Supply chain disruptions in the mining sector could take up to three years to resolve, the chief executive of the world’s largest listed miner BHP Group said on Tuesday.
Mike Henry also said that the Anglo-Australian miner may accelerate its Jansen potash project in Canada by a year, as Russia’s invasion of Ukraine has tightened supplies.
“Both Ukraine and covid-19 have led to lowered expectations for Chinese and global GDP growth in the near term,” Henry said at the Bank of America Global Metals, Mining & Steel Conference.
“We also expect that the current supply chain disruptions may also take 2-3 years to resolve,” he added.
Henry said he expected some economic growth in China to spill over into next year.
“We expect a degree of catch-up when lockdowns do ease,” he added.
In a wide-ranging speech, Henry said the company’s decision to invest in the Jansen project will bring greater cash flow stability and returns resilience.
The fundamentals for potash remain strong and were reinforced by supply-side disruption linked to the war in Ukraine, whose neighbours Russia and Belarus account for almost 40% of global production.
“This has positively reinforced the decision we’ve taken to enter potash,” Henry said. “So we are making good progress and we’re looking at potential to accelerate Jansen Stage 1 first production into 2026.”
The company has also begun studies for Stage 2 of the project, he said.
As global miners push into the metals needed for the green energy transition, Henry said BHP continues to favour copper and nickel over lithium, which is used to make electric vehicle batteries.
“It is something that we keep a watching brief over but if you look at the amount of lithium out there, it’s significant, so we don’t see a real long-time constraint in terms of resource,” he said.
“We believe there is more to do in copper and nickel where we see better cost curve shape.”
BHP announced a record dividend payout in February after reporting estimate-beating first-half profits, helped by higher commodity prices, despite a cutback in demand from top metals consumer China.
The miner, however, recorded lower estimates for iron ore production for the March quarter as a pandemic-related labour crunch weighed on efforts to boost output.

========

## Problem 1
Write out the part of the article on BHP between "Supply chain disruptions in" and "Mining & Steel Conference.", inclusive.
## Problem 2
According to the article on BHP, what share of global potash production do Russia and Belarus account for?
The entries that follow the article on BHP are separate material.

========

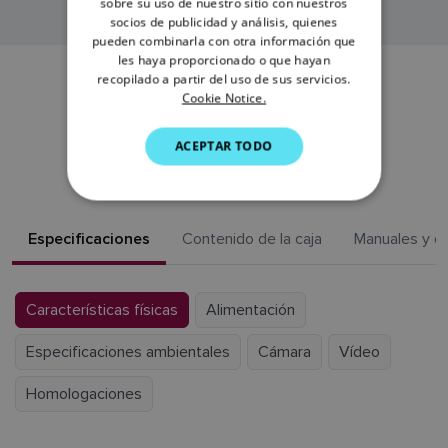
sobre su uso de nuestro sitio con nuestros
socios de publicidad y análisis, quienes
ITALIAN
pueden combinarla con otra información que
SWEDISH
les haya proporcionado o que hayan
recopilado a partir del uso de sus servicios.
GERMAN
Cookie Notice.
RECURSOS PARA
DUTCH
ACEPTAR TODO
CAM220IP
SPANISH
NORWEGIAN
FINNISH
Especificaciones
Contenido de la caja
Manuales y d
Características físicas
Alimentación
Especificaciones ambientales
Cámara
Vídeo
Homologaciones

========

## Task response 1
Supply chain disruptions in the mining sector could take up to three years to resolve, the chief executive of the world’s largest listed miner BHP Group said on Tuesday.
Mike Henry also said that the Anglo-Australian miner may accelerate its Jansen potash project in Canada by a year, as Russia’s invasion of Ukraine has tightened supplies.
“Both Ukraine and covid-19 have led to lowered expectations for Chinese and global GDP growth in the near term,” Henry said at the Bank of America Global Metals, Mining & Steel Conference.

## Task response 2
Almost 40%.